Log processing covers real-time computing, data warehousing, and offline computing. This topic describes how to process logs in order without data loss or repetition in real-time computing scenarios, even when upstream and downstream business systems are faulty or data traffic fluctuates.
This topic uses a business day of a bank as an example to illustrate how to process logs. The topic also describes how to use LogHub of Log Service together with Spark Streaming and Storm Spouts to process logs.
What is log data?
Jay Kreps, a former LinkedIn employee, defined a log as
an append-only, totally-ordered sequence of records ordered by time in The Log: What every software engineer should know about real-time data's unifying abstraction.
- Append only: Log entries are appended to the end of the log. They cannot be modified after they are generated.
- Totally ordered by time: Log entries are strictly ordered. Each log entry is assigned a unique sequential log entry number to indicate its timestamp. Different log entries may be generated at the same timestamp in one second. For example, a GET operation and a SET operation are performed in the same second. However, the two operations are still performed in order on a computer.
What kind of data can be abstracted into logs?
Half a century ago, captains and operators kept logs in thick notebooks. Today, computers enable logs to be generated and consumed everywhere. Servers, routers, sensors, GPS, orders, and various devices record our lives from different perspectives. In addition to a timestamp used to record the time of a log, captains kept anything they wanted in logs, such as text, an image, weather conditions, and sailing directions. After half a century, logs are generated in a variety of scenarios, such as an order, a payment record, a user access, and a database operation.
In the computer field, common logs include metrics, binary logs for relational and NoSQL databases, events, audit logs, and access logs.
In this topic, a user operation in the bank is regarded as a log entry, which contains the name, account, operation time, operation type, and transaction amount of the user.
2016-06-28 08:00:00 Alice Deposit RMB 1,000 2016-06-27 09:00:00 Bob Withdrawal RMB 20,000
LogHub data model
- A log consists of a time and a group of key-value pairs.

################

Requirement A
In the log processing text, who defined a log as an append-only, totally-ordered sequence of records ordered by time?
Requirement B
Repeat the part of the log processing text starting at "Half a century ago, captains" and ending at "of the user.".
Requirement C
Write the next part of the log processing text, picking up right after its last sentence.
You won't need the lines that come next for anything here.

Data section
################

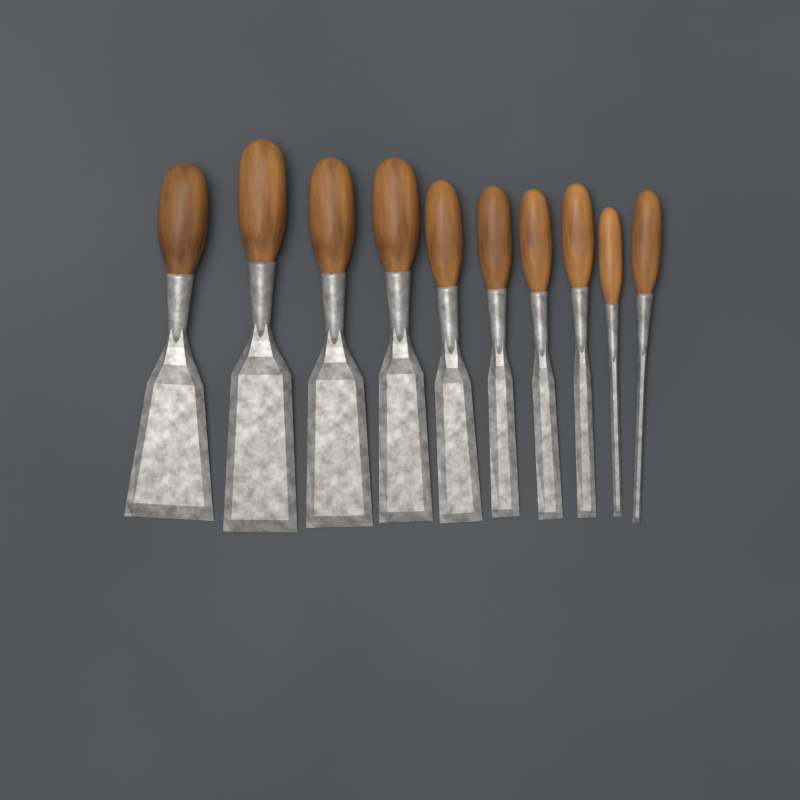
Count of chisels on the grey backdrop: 10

################

Result A
Jay Kreps, a former LinkedIn employee.

Result B
Half a century ago, captains and operators kept logs in thick notebooks. Today, computers enable logs to be generated and consumed everywhere. Servers, routers, sensors, GPS, orders, and various devices record our lives from different perspectives. In addition to a timestamp used to record the time of a log, captains kept anything they wanted in logs, such as text, an image, weather conditions, and sailing directions. After half a century, logs are generated in a variety of scenarios, such as an order, a payment record, a user access, and a database operation.
In the computer field, common logs include metrics, binary logs for relational and NoSQL databases, events, audit logs, and access logs.
In this topic, a user operation in the bank is regarded as a log entry, which contains the name, account, operation time, operation type, and transaction amount of the user.

Result C
- A log group is a collection of logs that have the same metadata such as the IP address and source.
The following figure shows the relationships between the log and log group.
- A shard is the basic read/write unit of a log group. It can be regarded as a 48-hour first in, first out (FIFO) queue. Each shard allows you to write data at 5 MBit/s and read data at 10 MBit/s. The logical range of a shard is specified by the BeginKey and EndKey. This range enables the shard to contain a type of data different from other shards.
- A Logstore stores log data of the same type. Each Logstore is a carrier that consists
one or more shards whose range is [0000, FFFF...).
- A project is a container for Logstores.
A business day of a bank
For example, one day in the nineteenth century, several users in a city went to a bank to deposit or withdraw money. Several clerks were working in the bank. At that time, transaction data could not be synchronized in real time because computers had not been invented. Each clerk recorded transaction data in an account book and used the account book to check the transaction data every night in the bank. In this example, users are producers of data, money deposit and withdrawal are user operations, and clerks are consumers of data.
- Logs or log group: the user operations such as money deposit and withdrawal.
- User: the producer of operations.
- Clerk: the employee who handles user requests in the bank.
- Bank hall (Logstore): the place where user requests are received and then assigned to clerks for handling.
- Shard: the way in which the bank manager sorts user requests in the bank hall.
Issue 1: Ordering
Two clerks (clerks A and B) were working in the bank. Alice visited the bank and deposited USD 1,000 at counter A. Clerk A recorded the transaction amount in account book A. In the afternoon, Alice went to counter B to withdraw the money. However, clerk B could not find the deposit record of Alice after checking account book B.
To ensure correct ordering, users can queue up to submit requests. A shard can be created and only clerk A is assigned to handle user requests based on the FIFO principle. However, this method leads to low efficiency, even if 10 clerks are assigned to handle requests from 1,000 users. To improve efficiency in this scenario, you can use the following solution:
Create 10 shards for 10 clerks. Assign a clerk to work in each shard. Ensure that operations for the same account are ordered: Use consistent hashing to map users. For example, map users to specific shards by their bank accounts or names. In this case, by using the formula hash(Alice) = A, requests from Alice are always mapped to the specific shard whose range contains A. A clerk, for example, Clerk A, is assigned to handle requests in this shard.
Issue 2: at-least-once processing
Alice deposited money at counter A. When handling this deposit request, clerk A received a call. After the call ended, clerk A mistakenly considered that the deposit request of Alice has been handled and started to handle the request from the next user. The deposit request of Alice was lost.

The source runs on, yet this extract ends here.